JSON is not supported by default as a query string. There is also no "global" standard on how to do this. There are multiple methods of encoding a JSON object to a string, let's take the following query:

  query: [
    {
      i: 'Title',
      o: 'plone.app.querystring.operation.string.is',
      v: 'Welcome to Plone'
    },
    {
      i: 'path',
      o: 'plone.app.querystring.operation.string.path',
      v: '/news'
    }
  ],
  sort_on: 'sortable_title',
  sort_order: 'reverse',
  limit: '10',
  fullobjects: 'False',
  b_start: '0',
  b_size: '2'
};

Which results in the following transforms:

Encode URI: %7B%22query%22%3A%5B%7B%22i%22%3A%22Title%22%2C%22o%22%3A%22plone.app.querystring.operation.string.is%22%2C%22v%22%3A%22Welcome%20to%20Plone%22%7D%2C%7B%22i%22%3A%22path%22%2C%22o%22%3A%22plone.app.querystring.operation.string.path%22%2C%22v%22%3A%22%2Fnews%22%7D%5D%2C%22sort_on%22%3A%22sortable_title%22%2C%22sort_order%22%3A%22reverse%22%2C%22limit%22%3A%2210%22%2C%22fullobjects%22%3A%22False%22%2C%22b_start%22%3A%220%22%2C%22b_size%22%3A%222%22%7D (453)
Rison:      (b_size:'2',b_start:'0',fullobjects:False,limit:'10',query:!((i:Title,o:plone.app.querystring.operation.string.is,v:'Welcome to Plone'),(i:path,o:plone.app.querystring.operation.string.path,v:/news)),sort_on:sortable_title,sort_order:reverse) (242)
O-Rison:    b_size:'2',b_start:'0',fullobjects:False,limit:'10',query:!((i:Title,o:plone.app.querystring.operation.string.is,v:'Welcome to Plone'),(i:path,o:plone.app.querystring.operation.string.path,v:/news)),sort_on:sortable_title,sort_order:reverse (240)
JSURL:      ~(query~(~(i~'Title~o~'plone.app.querystring.operation.string.is~v~'Welcome*20to*20Plone)~(i~'path~o~'plone.app.querystring.operation.string.path~v~'*2fnews))~sort_on~'sortable_title~sort_order~'reverse~limit~'10~fullobjects~'False~b_start~'0~b_size~'2) (253)
QS:         query[0][i]=Title&query[0][o]=plone.app.querystring.operation.string.is&query[0][v]=Welcome to Plone&query[1][i]=path&query[1][o]=plone.app.querystring.operation.string.path&query[1][v]=/news&sort_on=sortable_title&sort_order=reverse&limit=10&fullobjects=False&b_start=0&b_size=2 (279)
URLON:      $query@$i=Title&o=plone.app.querystring.operation.string.is&v=Welcome%20to%20Plone;&$i=path&o=plone.app.querystring.operation.string.path&v=//news;;&sort_on=sortable_title&sort_order=reverse&limit=10&fullobjects=False&b_start=0&b_size=2 (236)

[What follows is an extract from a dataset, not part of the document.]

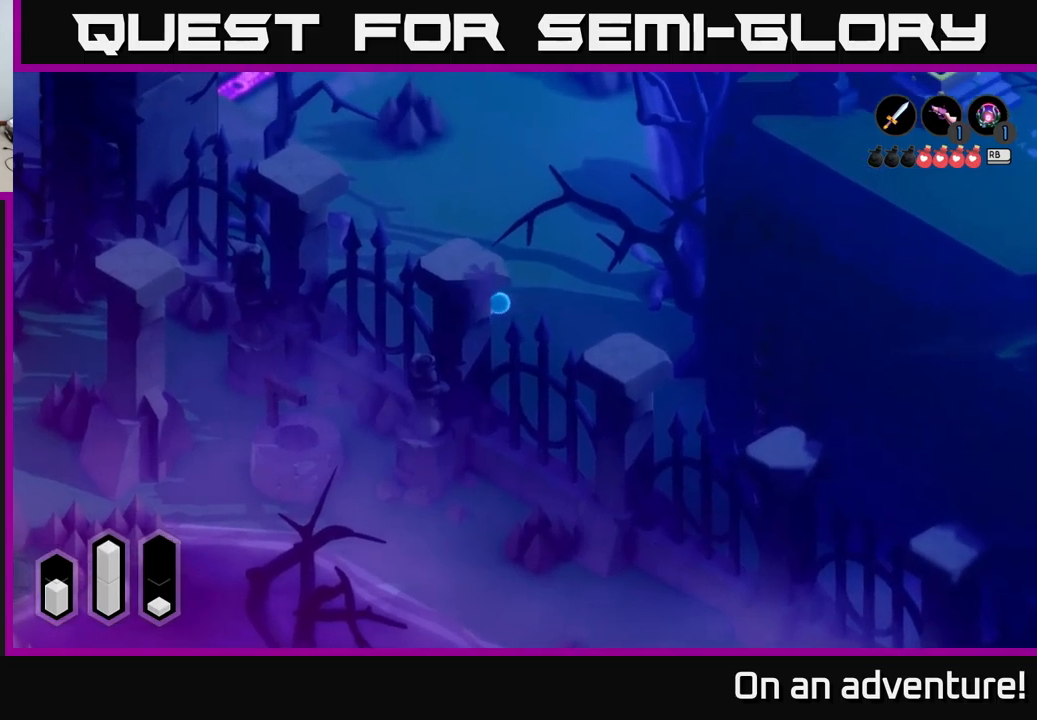
{"buttons": ["A"], "left_stick": "up-left", "right_stick": "center", "events": []}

The encode uri method is in my opinion the safest and most straight forward implementation and shouldn't be hard to implement both on the frontend and the backend.

Length

Altough the HTTP spec doesn't limit the length of a querystring all browsers do. Currenty the following limits are in place:

Looking at the above examples even the largest (url encoding) is "only" 453 characters so even if you want to support Internet Explorer almost all requests should work.

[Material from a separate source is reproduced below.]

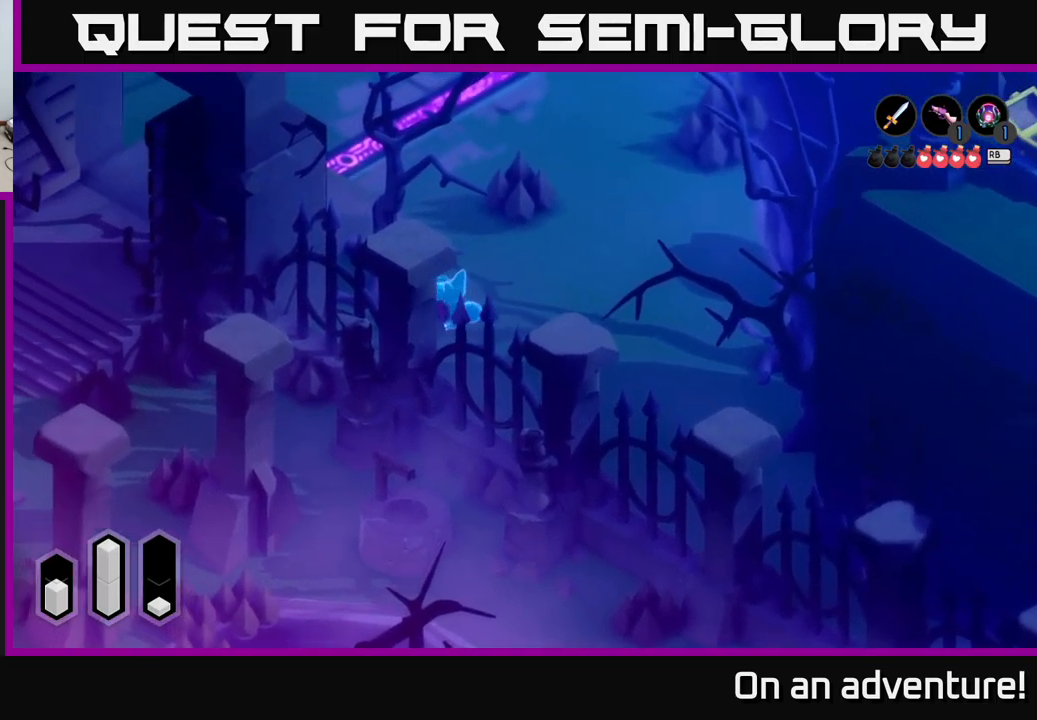
{"buttons": ["A"], "left_stick": "up", "right_stick": "center", "events": [[217, "left_stick", "up"]]}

sneridagh commented 1 year ago

LGTM, let's discuss this.

Also, FYI, I just remembered that this PR is in place: https://github.com/plone/volto/pull/4159

No clue how they are encoding the state in the URL. I guess we should then sync before merging.

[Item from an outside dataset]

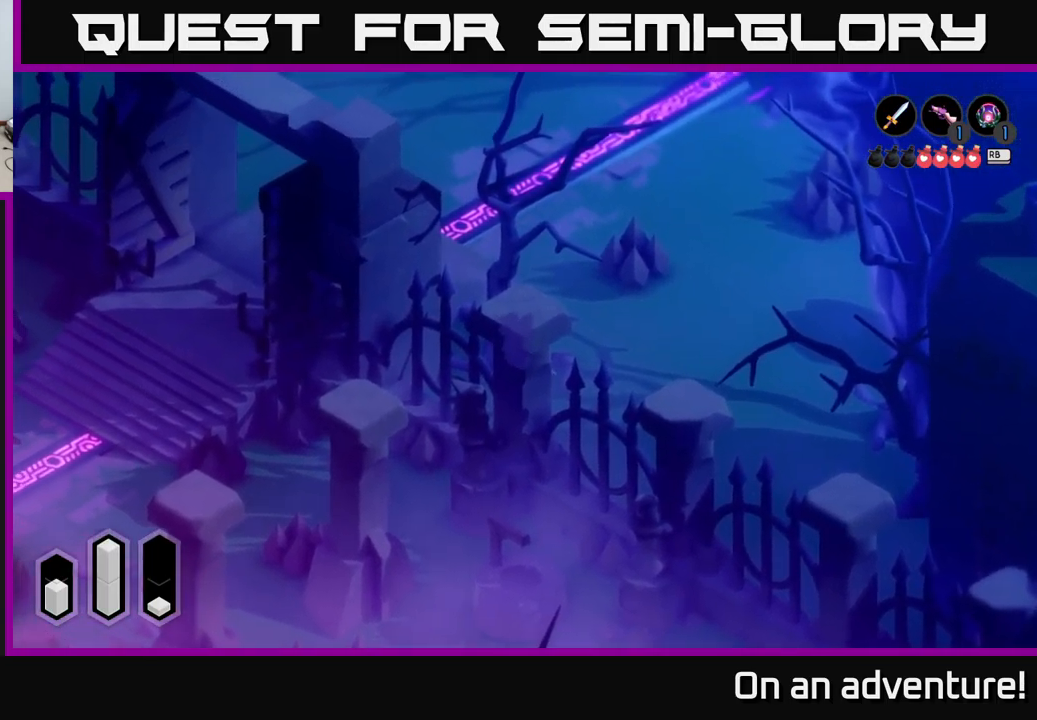
{"buttons": ["A"], "left_stick": "up-right", "right_stick": "center", "events": [[250, "left_stick", "up-right"]]}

tisto commented 1 year ago

@robgietema thanks for the write-up. We have to take into account the F5 Big IP component:

https://my.f5.com/manage/s/article/K60450445 (default is 2048 bytes)

jensens commented 1 year ago

We could think about shorting strings like plone.app.querystring.operation.string.is.

tiberiuichim commented 1 year ago

@jensens see https://github.com/plone/plone.restapi/issues/1252#issuecomment-957414979

ericof commented 1 year ago

@tisto Should we consider this done?